Reputation: 346
I have a string. I need to find if the keywords in that string is present in my dataframe.
If present, I need to return that keyword back.
String:
question="Joe is Available"
question=question.upper()
str_list=question.split()
str_list
Out[107]:
['JOE', 'IS', 'AVAILABLE']
Dataframe:
df=pd.DataFrame({"Person1":("Ash","Joe","Harry"),"Person2":("Abe","Lisa","Katty",),"Person3":("Sam","Max","Stone")})
df=df.apply(lambda x: x.astype(str).str.upper())
Person1 Person2 Person3
ASH ABE SAM
JOE LISA MAX
HARRY KATTY STONE
My Attempt:
return_field=""
for x in str_list:
print(x)
for i in df.iterrows():
if(df.str.contains(x)):
return_field=x
Gives me AttributeError: 'DataFrame' object has no attribute 'str'
Expected Output
Since Joe is present in the dataframe, it should return me back "Joe"
Upvotes: 1
Views: 60
Reputation: 164613
If you do this repeatedly, you may wish to hash your values via set
. Also, you can use map
with str.upper
to convert dataframe values to upper case1:
str_all = set(map(str.upper, df.values.ravel()))
question = "Joe is Available"
str_search = set(question.upper().split())
res = str_search & str_all
# {'JOE'}
1 You can use pd.DataFrame.apply
+ lambda
, but this isn't recommended. String operations via pd.Series.str
are, currently, notoriously slow. Adding a lambda
loop on top makes it worse.
Upvotes: 2
Reputation: 76917
Use
In [741]: [x for x in str_list if x in df.values]
Out[741]: ['JOE']
Upvotes: 1

What is expected — Copy word for word the stretch of the pandas keyword-search thread from "Reputation: 346" through "str_list=question.split()".

Given data —
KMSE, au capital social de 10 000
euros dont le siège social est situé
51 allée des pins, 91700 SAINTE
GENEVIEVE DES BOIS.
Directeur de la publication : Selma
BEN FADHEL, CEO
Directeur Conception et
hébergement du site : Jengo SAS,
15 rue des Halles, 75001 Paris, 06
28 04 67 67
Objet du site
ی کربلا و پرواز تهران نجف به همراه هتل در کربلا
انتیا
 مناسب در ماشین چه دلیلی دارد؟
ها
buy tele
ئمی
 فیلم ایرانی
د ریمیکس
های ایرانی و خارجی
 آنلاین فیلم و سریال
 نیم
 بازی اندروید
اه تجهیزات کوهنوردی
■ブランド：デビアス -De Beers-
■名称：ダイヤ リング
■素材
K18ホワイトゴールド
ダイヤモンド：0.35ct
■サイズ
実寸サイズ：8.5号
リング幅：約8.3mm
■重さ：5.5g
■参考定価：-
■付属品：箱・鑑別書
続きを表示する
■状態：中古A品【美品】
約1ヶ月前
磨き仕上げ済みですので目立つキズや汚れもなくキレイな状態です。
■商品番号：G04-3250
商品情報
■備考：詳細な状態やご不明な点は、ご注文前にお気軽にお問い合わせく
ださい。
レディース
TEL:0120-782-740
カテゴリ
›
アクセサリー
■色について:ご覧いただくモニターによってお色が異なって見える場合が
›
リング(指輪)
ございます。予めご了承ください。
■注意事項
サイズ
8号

---

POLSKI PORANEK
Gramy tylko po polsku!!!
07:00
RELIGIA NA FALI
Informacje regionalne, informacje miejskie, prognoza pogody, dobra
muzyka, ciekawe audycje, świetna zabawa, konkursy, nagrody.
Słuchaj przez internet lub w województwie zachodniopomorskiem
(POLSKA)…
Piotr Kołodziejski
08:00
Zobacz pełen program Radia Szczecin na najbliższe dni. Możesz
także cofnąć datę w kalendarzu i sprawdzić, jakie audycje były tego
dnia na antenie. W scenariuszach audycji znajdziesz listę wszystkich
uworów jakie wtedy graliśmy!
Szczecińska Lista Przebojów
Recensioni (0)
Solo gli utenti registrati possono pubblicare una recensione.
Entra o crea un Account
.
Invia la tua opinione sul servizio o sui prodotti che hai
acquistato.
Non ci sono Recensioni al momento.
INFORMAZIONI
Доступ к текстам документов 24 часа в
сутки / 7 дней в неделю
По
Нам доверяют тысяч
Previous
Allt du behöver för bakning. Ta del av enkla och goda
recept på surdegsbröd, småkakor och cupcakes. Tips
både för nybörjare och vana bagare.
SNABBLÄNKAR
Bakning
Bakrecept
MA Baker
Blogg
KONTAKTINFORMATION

---

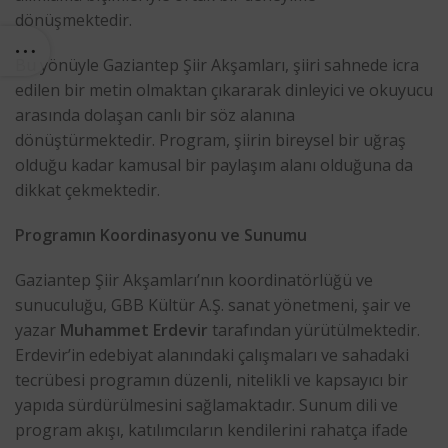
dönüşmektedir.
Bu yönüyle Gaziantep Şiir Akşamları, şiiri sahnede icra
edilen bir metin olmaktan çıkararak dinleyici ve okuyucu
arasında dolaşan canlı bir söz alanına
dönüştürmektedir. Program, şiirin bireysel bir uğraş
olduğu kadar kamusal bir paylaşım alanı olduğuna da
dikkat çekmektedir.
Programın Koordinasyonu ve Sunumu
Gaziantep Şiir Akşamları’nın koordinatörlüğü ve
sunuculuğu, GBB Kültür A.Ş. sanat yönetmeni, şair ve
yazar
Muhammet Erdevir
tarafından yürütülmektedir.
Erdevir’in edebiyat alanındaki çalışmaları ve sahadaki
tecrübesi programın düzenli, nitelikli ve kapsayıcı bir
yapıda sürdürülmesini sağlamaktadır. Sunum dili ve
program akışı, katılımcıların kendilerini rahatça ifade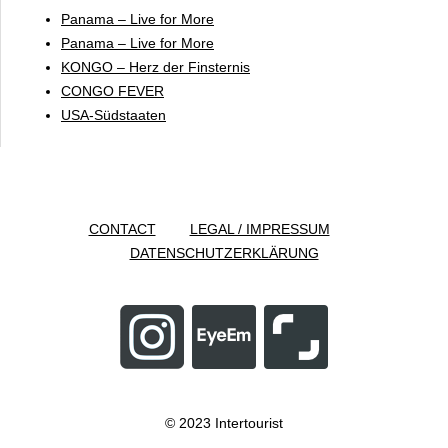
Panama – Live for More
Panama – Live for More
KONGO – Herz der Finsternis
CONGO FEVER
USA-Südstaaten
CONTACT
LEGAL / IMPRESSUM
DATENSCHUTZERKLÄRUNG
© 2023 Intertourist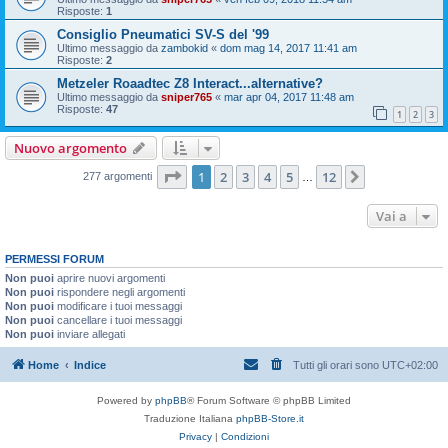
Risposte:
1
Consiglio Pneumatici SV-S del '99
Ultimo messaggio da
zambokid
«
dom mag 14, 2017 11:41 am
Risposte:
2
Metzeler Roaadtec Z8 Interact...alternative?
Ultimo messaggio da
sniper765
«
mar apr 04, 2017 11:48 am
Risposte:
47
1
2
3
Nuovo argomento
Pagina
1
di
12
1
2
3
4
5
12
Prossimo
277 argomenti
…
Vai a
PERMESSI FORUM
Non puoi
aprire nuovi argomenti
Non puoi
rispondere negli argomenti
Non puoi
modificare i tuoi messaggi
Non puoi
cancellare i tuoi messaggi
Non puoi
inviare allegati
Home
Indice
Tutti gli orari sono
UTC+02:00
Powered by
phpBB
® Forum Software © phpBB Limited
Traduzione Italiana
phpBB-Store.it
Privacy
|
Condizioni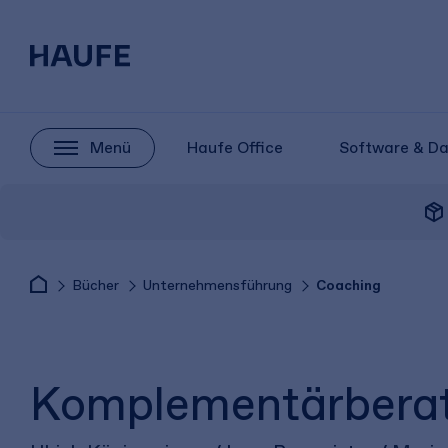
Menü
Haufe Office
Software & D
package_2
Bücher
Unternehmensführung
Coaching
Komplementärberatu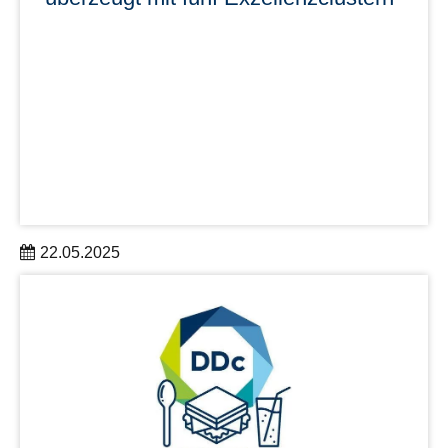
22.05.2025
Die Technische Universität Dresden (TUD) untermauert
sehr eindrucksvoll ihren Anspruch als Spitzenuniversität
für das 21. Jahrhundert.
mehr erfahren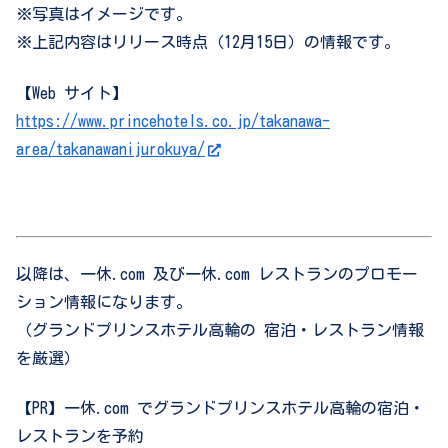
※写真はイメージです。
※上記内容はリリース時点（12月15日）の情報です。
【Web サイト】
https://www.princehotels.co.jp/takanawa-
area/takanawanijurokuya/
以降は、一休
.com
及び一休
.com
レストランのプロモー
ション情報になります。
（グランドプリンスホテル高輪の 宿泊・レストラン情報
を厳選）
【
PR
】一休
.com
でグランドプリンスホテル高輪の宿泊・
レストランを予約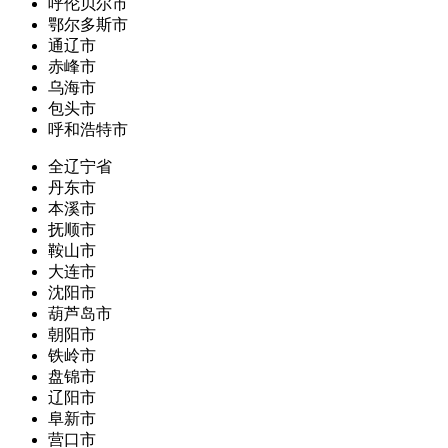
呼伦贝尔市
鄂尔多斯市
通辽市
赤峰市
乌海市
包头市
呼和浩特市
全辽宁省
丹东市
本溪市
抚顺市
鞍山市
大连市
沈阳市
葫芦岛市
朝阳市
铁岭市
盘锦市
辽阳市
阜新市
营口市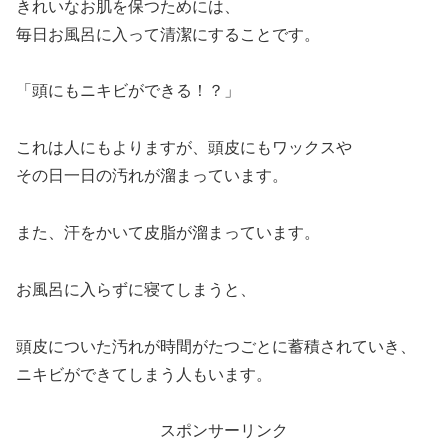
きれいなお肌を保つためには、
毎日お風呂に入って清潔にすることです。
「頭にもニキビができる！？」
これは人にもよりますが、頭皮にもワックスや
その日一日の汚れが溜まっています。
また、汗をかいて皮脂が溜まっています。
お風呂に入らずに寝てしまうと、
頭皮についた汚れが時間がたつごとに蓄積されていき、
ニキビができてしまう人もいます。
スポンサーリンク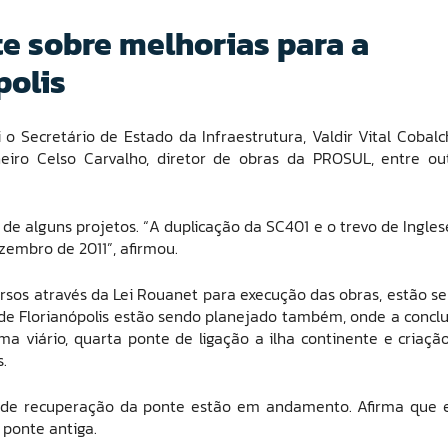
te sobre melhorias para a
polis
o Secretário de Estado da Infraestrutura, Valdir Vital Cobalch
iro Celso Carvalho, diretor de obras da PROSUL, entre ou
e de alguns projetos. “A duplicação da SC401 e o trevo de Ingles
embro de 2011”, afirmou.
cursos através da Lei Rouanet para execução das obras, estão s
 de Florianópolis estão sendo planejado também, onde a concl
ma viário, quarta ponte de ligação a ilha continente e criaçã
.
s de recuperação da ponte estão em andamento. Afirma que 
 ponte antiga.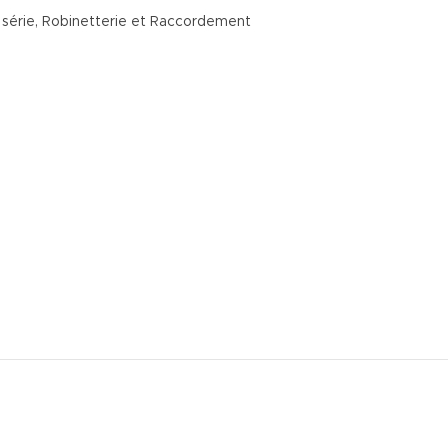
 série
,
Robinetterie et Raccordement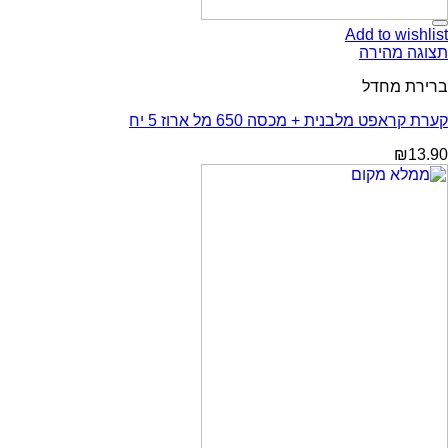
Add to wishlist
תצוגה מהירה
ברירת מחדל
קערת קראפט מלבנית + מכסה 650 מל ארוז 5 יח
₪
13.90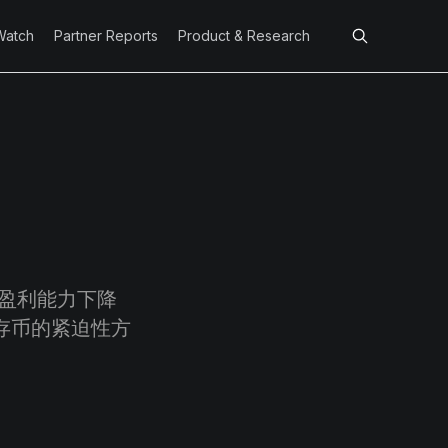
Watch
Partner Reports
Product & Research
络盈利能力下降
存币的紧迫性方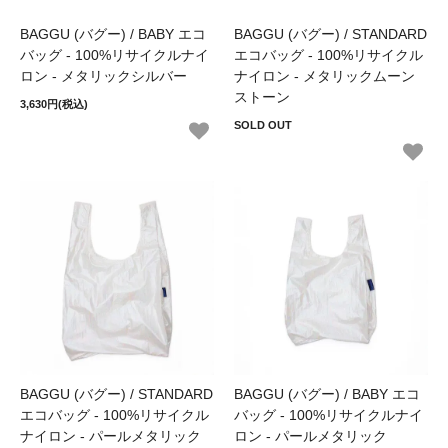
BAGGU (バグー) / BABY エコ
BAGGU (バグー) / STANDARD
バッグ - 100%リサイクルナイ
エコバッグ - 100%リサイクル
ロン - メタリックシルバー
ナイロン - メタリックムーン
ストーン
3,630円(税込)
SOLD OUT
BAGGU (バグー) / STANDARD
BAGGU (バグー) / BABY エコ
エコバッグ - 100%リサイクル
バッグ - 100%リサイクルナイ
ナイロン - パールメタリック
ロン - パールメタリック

Your solution —
Reputation: 346
I have a string. I need to find if the keywords in that string is present in my dataframe.
If present, I need to return that keyword back.
String:
question="Joe is Available"
question=question.upper()
str_list=question.split()